THE Prince of Wales will this week urge the professions to recruit more black people in a speech in memory of Stephen Lawrence, the murdered black teenager who had hoped to become an architect.
In a significant intervention in the highly-charged race debate, the Prince will say that more young people from ethnic backgrounds should be encouraged to join professions such as architecture.
He is expected to take a lead by promising help to black people wanting to become involved in the Prince's Foundation, created to co-ordinate his interests in the arts, architecture, urban regeneration and building heritage.
The Prince's decision to deliver the first Stephen Lawrence memorial lecture on Thursday is an indication of his concerns about racial tensions following the murder of the teenager and the publication of the Macpherson report into the handling of the investigation.
Mr Lawrence, 19, was studying for his A-levels when he was stabbed to death in a racist attack at a bus stop in south-east London in April 1993. No one has been convicted of his murder.
Prince Charles has been openly critical of the "grievous failings" of the police who investigated the murder. In December he described the killing as "an awful case" and spoke of the "urgent work" needed to prevent similar failings by the police in future.
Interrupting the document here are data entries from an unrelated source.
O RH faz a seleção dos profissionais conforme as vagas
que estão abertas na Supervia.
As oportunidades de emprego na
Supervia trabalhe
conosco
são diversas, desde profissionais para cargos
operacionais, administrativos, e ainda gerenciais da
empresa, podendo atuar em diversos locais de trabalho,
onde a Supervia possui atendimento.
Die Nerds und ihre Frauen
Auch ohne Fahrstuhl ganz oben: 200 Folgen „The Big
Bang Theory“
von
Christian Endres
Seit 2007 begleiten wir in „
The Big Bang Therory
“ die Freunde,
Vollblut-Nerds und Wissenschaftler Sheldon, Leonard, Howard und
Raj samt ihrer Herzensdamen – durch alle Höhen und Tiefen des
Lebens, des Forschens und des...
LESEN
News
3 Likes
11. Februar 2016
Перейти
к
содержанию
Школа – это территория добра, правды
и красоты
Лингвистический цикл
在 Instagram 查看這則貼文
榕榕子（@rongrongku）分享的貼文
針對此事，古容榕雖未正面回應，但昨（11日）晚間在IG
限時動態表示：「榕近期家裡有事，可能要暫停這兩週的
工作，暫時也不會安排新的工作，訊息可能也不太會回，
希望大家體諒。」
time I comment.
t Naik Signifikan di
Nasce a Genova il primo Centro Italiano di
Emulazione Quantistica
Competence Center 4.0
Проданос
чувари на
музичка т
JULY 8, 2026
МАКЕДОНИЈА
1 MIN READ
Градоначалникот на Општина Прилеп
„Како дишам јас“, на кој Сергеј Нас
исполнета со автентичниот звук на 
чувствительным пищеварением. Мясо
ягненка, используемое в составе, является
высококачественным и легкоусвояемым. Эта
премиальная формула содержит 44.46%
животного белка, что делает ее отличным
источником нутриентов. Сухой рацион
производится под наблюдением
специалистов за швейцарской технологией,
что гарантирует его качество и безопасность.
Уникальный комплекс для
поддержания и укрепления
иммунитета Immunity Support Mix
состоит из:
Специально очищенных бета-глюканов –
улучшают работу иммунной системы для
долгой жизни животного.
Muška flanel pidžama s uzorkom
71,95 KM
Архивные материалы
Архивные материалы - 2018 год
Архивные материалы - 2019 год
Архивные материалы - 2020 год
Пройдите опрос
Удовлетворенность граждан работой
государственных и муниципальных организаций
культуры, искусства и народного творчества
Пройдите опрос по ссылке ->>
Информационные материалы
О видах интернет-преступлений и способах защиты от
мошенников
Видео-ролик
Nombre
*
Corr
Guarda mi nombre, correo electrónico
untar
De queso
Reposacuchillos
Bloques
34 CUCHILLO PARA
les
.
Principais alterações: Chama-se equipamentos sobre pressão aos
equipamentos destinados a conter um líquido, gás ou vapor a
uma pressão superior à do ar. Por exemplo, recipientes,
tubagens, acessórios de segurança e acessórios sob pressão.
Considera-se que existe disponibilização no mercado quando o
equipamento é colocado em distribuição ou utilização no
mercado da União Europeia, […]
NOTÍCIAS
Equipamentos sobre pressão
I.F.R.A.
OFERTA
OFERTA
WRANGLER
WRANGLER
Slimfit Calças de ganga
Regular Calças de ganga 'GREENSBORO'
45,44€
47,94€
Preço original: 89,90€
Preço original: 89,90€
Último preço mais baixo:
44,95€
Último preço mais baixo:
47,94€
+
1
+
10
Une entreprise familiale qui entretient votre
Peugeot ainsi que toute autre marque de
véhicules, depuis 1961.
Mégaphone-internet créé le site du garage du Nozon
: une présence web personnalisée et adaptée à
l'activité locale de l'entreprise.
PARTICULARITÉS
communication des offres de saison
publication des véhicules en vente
The Prince, who appointed his first black press secretary last month, has also been critical in the past about the failure of the Armed Forces to recruit more people from the ethnic minorities. In the Eighties, he embarrassed the Ministry of Defence by demanding to know why he never saw a black face among the Guards at Buckingham Palace.
He agreed to deliver the first memorial lecture, which will be given at his foundation's headquarters in Shoreditch, east London, after an appeal from Doreen Lawrence, Mr Lawrence's mother.
The teenager's death highlighted a lack of black architects, who represent only about one per cent of the profession in this country. Before his death, he gained work experience at the office of Arthur Timothy, who was born in Ghana and is now the chairman of the Stephen Lawrence Trust.
Since his murder, the Royal Institute of British Architects and the Architectural Association have launched scholarships and raised bursaries to fund black students through the five expensive years of basic architectural education.
Prince Charles is expected to urge architects and other professionals to do even more. He will also pay tribute to Mr Lawrence's parents who set up the trust in 1998. The lecture will be introduced by Jon Snow, the Channel 4 journalist and newsreader and another member of the trust.